I believe at this stage one should be extremely cautious about company demos. The proof/counterexample was obtained by an undisclosed custom internal model that seems to have been specifically tailored/fine tuned to the problem by two future fields medalist caliber mathematicians Mark Sellke and Mehtaab Sawhney with the help of another CS prodigy Lijie Chen.
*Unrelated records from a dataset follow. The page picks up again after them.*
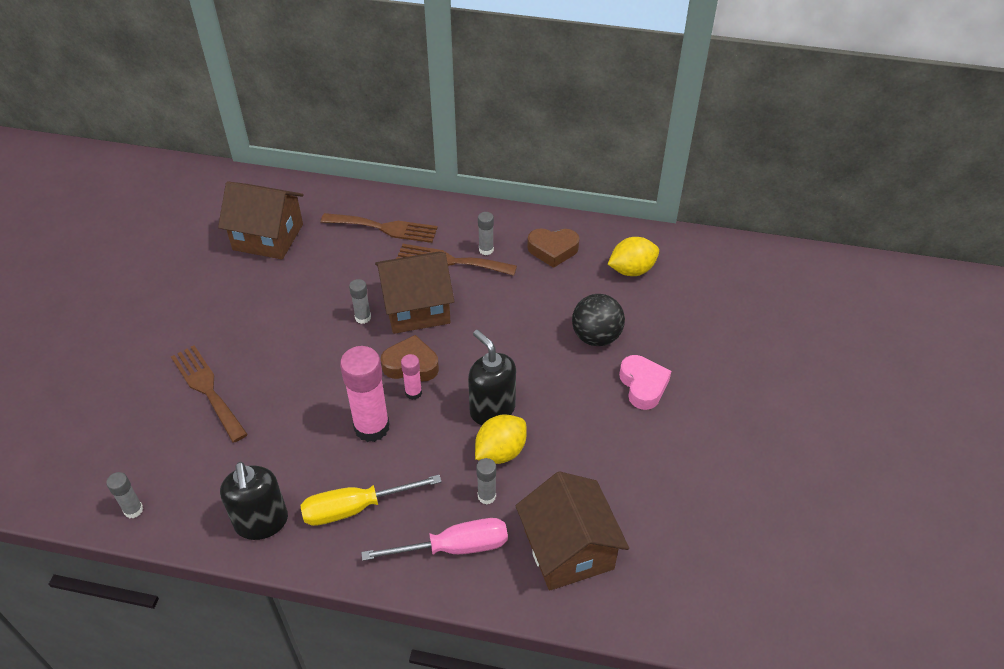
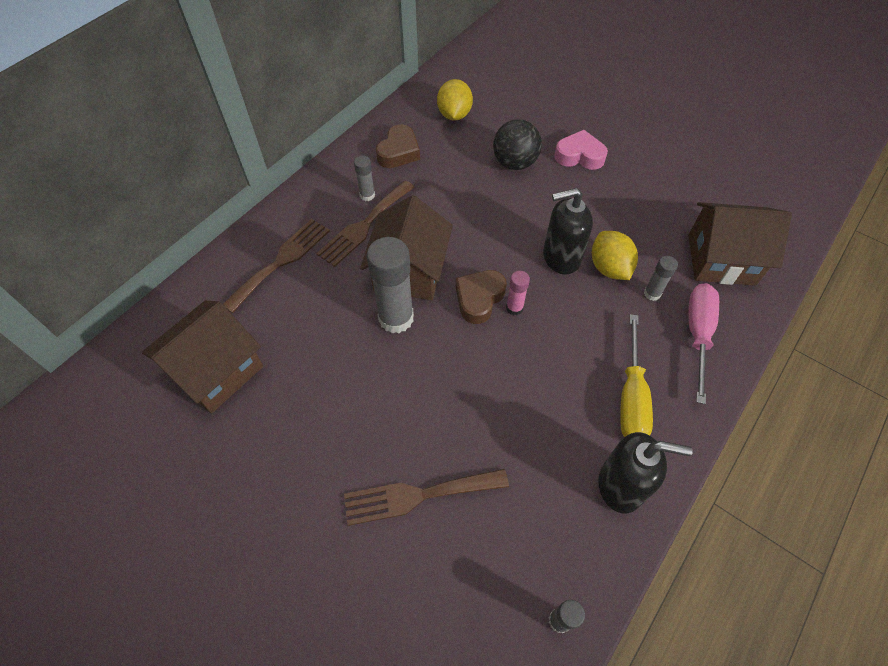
camera: 65 degrees left, 10 degrees up
pink glue stick [340,346,390,442] -> none
grey glue stick [349,279,371,324] -> grey glue stick [366,237,414,333], size x2.03

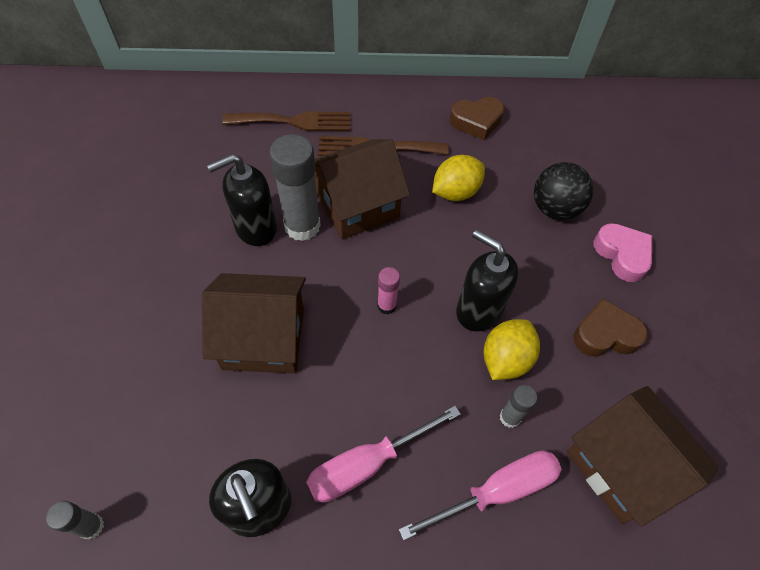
camera: 50 degrees right, 0 degrees up
brown house [141,301,263,413] -> brown house moved to [202,273,306,373]
brown fork [344,469,509,526] -> none
grey glue stick [354,156,375,201] -> none
yellow lemon [437,79,473,121] -> yellow lemon moved to [432,155,485,201]
brown heart [455,270,507,324] -> brown heart moved to [573,298,648,357]
yellow screwdriver [620,314,653,437] -> pink screwdriver [306,406,461,502]
none -> black soap dispenser [207,154,277,246]

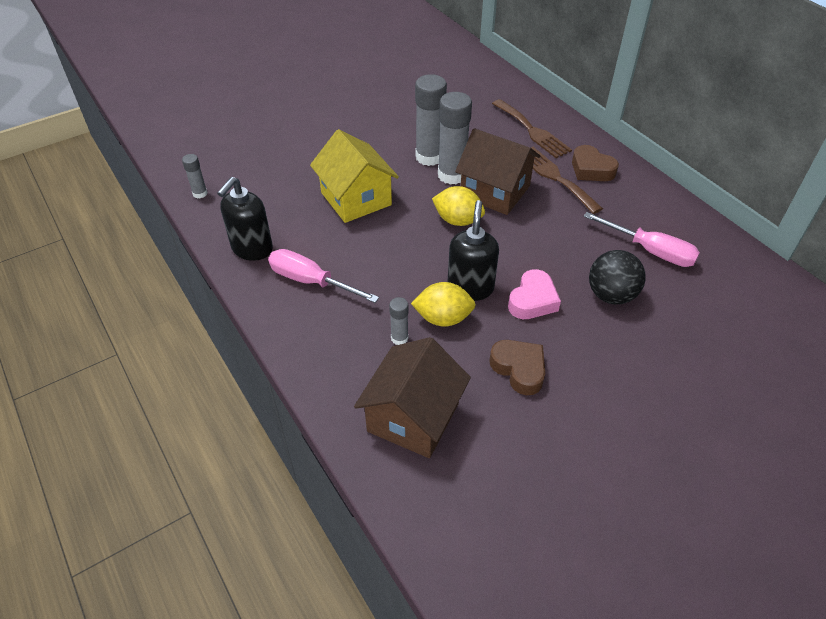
camera: 60 degrees right, 10 degrees down
brown house [202,273,306,373] -> yellow house [310,129,399,223]
black soap dispenser [207,154,277,246] -> grey glue stick [415,74,447,166]
pink glue stick [377,267,400,314] -> none
pink screwdriver [399,451,562,541] -> pink screwdriver moved to [584,212,700,267]
yellow lemon [432,155,485,201] -> yellow lemon moved to [432,186,485,226]
brown heart [450,97,505,140] -> brown heart moved to [572,145,619,181]
pink heart [593,223,652,282] -> pink heart moved to [508,269,561,319]

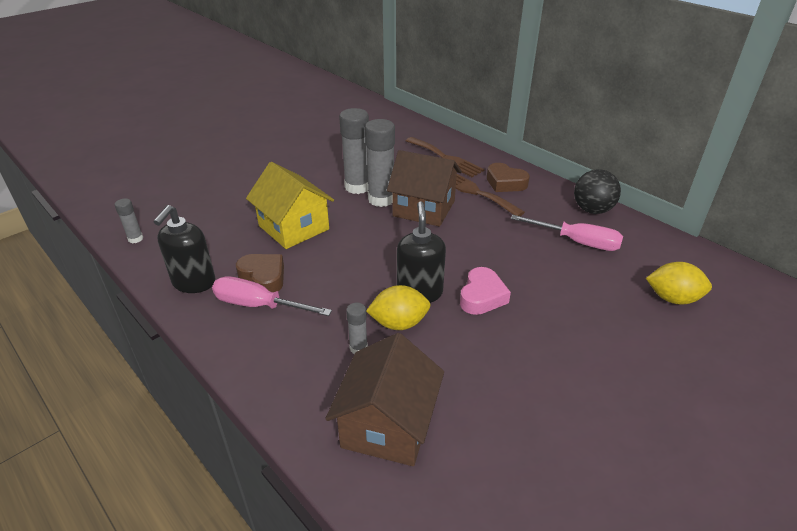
camera: 10 degrees left, 10 degrees down
yellow lemon [432,186,485,226] -> yellow lemon moved to [646,262,712,305]
brown heart [489,340,545,395] -> brown heart moved to [236,254,284,292]
black ball [589,250,646,304] -> black ball moved to [574,169,621,214]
They probably iteratively fine tuned the scaffolding, model, context/RAG and verifier and biased it towards promising strategies (all of which can then conveniently be hidden behind the undisclosed internal model) and then OpenAI claimed an autonomous result when the model after having a 125 page random walk (and that’s just a summary) was able to tumble over the finishing line under the watchful eyes of expert mathematicians who then picked up the output, checked it and turned it into an actual proof.
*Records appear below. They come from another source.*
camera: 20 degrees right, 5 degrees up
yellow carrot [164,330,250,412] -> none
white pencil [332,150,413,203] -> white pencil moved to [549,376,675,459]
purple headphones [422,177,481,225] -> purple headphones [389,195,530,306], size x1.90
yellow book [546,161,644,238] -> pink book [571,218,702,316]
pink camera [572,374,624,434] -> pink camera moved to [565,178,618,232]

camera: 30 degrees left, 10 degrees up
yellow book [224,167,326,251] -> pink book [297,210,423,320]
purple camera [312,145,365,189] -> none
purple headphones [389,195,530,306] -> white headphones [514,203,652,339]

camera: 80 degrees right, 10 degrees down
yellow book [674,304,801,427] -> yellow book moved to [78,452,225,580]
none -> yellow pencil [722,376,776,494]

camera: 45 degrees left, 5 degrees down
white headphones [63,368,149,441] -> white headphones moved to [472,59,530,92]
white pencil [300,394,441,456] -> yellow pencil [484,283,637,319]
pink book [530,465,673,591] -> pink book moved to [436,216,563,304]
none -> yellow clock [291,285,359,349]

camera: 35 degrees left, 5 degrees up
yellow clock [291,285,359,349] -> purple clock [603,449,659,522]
The fact that nowadays a group of brilliant mathematicians tweaking an AI into producing a proof is considered a much bigger breakthrough than them proving the thing themselves should in itself be enough to show how proficient these systems actually are at mathematics.

Tom's avatar
2dEdited

Well done, this is a fairly balanced take on the OpenAI result unlike the techno-hype surrounding it or the complete cynical dismissal of it seen in what I refer to as the “professional AI skeptic” community.
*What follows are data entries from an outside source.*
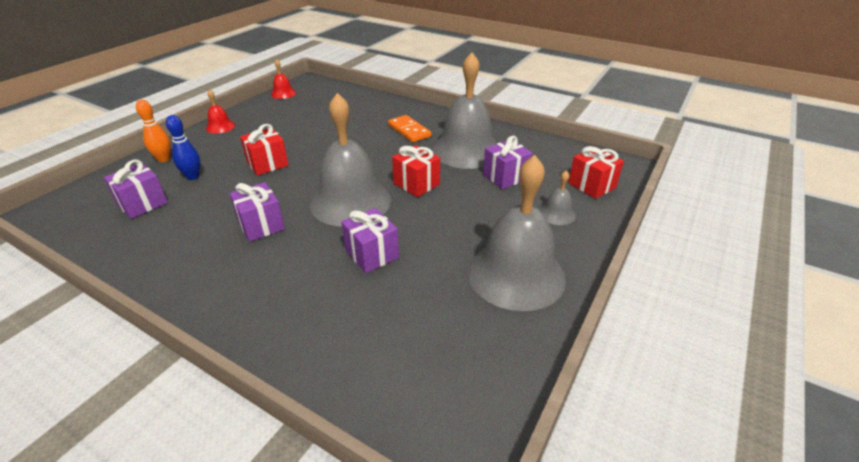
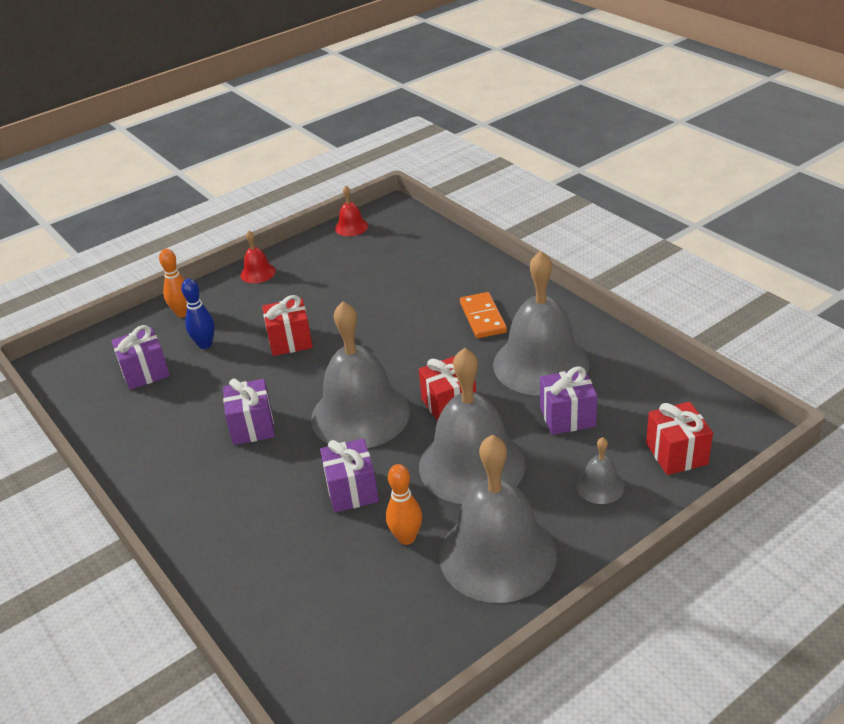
camera: 25 degrees right, 0 degrees up
none -> orange bowling pin [386,464,422,545]
none -> grey bell [419,348,526,504]

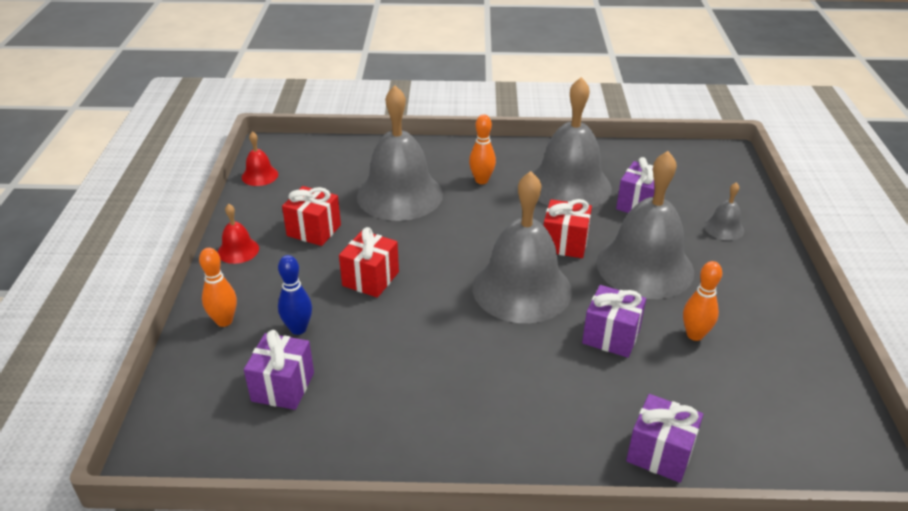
camera: 55 degrees left, 0 degrees up
purple gift [223,378,275,445] -> purple gift moved to [626,394,703,483]
grey bell [439,435,557,603] -> grey bell moved to [357,85,443,221]
orange domino [460,292,507,338] -> orange bowling pin [469,114,496,184]
red gift [646,402,713,475] -> red gift moved to [282,186,341,246]

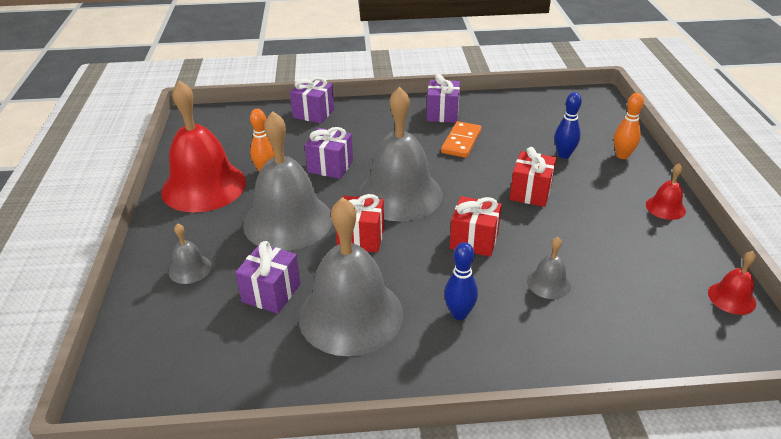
camera: 175 degrees right, 0 degrees up
purple gift [244,330,314,410] -> purple gift moved to [427,74,460,123]
red gift [282,186,341,246] -> red gift moved to [450,196,502,257]
grey bell [357,85,443,221] -> grey bell [527,237,571,299], size x0.43
orange bowling pin [469,114,496,184] -> blue bowling pin [444,242,478,320]
none -> red bell [161,80,246,213]
none -> orange domino [441,121,482,158]

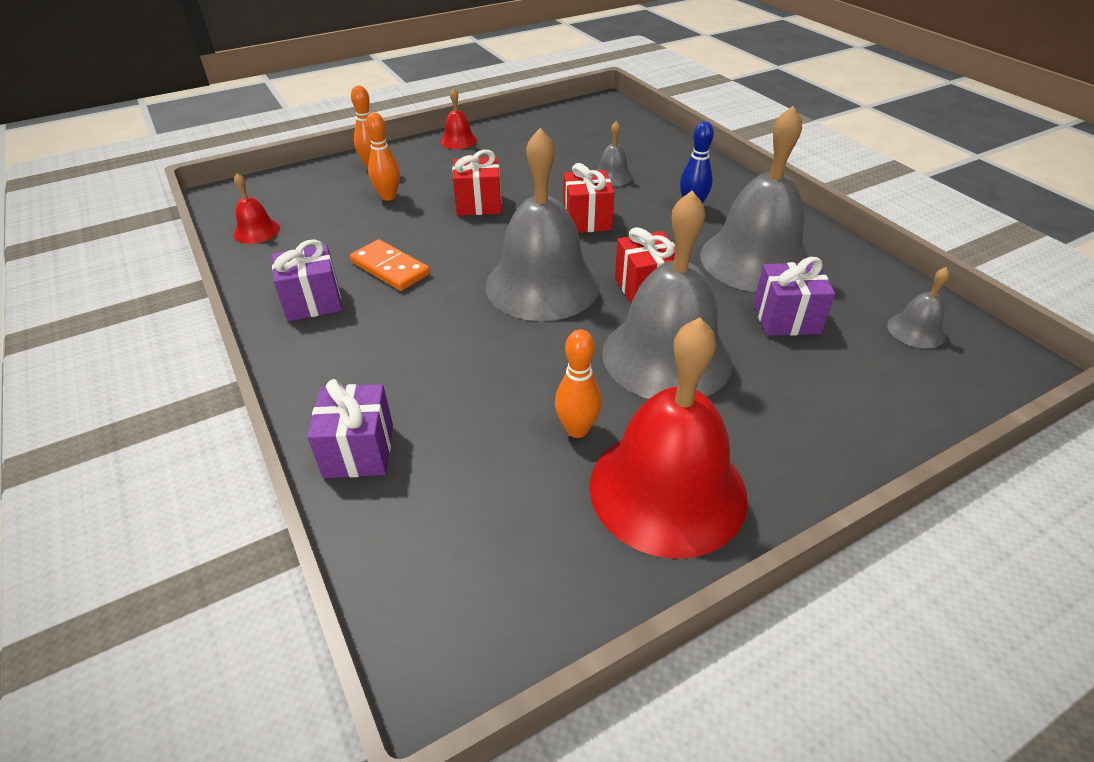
camera: 115 degrees left, 5 degrees up
grey bell [168,223,212,284] -> grey bell moved to [887,267,949,349]
purple gift [305,127,353,179] -> none
orange domino [441,121,482,158] -> orange domino turned 45 degrees clockwise [350,239,430,291]
blue bowling pin [554,92,582,159] -> orange bowling pin [366,113,400,201]
red bell [708,251,756,315] -> red bell moved to [234,173,280,244]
The technology is still flawed and there is significant room for improvement, but I am not sure we can conclude from that a priori that “mechanical intelligence” will remain inferior to “creative intelligence” or that only humans are capable of creative insights. Furthermore, many pronouncements about human exceptionalism should be met with as much as skepticism as the hype surrounding AI.

You said: “But deep understanding, creativity and theory development do not appear within reach of AI models.” I’d love to pick your brain on the following:

Is this a specific claim about the current paradigm of LLM-based AI models, or a more general claim about any possible AI architecture, and if it is the latter, what theoretical or physical barriers fundamentally preclude artificial systems from achieving these traits?

Is this a testable empirical hypothesis, or is it a non-falsifiable philosophical position, and if it is testable, what specific, measurable benchmarks or behavioral outputs would constitute sufficient evidence to convince you otherwise? Would progress on ARC AGI 3 make a difference?

Where exactly is the line between “complex pattern matching” and “deep understanding”, and is there a quantifiable mechanism that differentiates the two, or do you view understanding as a moving goalpost that shifts whenever AI masters a new cognitive domain?

What you are calling creative intelligence arose through evolution and the collective interaction of humans over time. Many in the AI skeptic community tend to believe that human intelligence is an essential, individualized “secret sauce” construct of a brain when, in reality, human intelligence is a product not only of a brain but also of interaction between humans and environmental conditions. For example, studies of feral children show that human intelligence is greatly curtailed and there are certain gaps that cannot be filled in with later training after this form of deprivation occurs. I don’t think anyone has offered a definitive proof for the inherent superiority of this “natural” process or has shown that it is the only way that creative intelligence could arise in the universe even if you may be correct about the deficiencies of the current AI paradigm.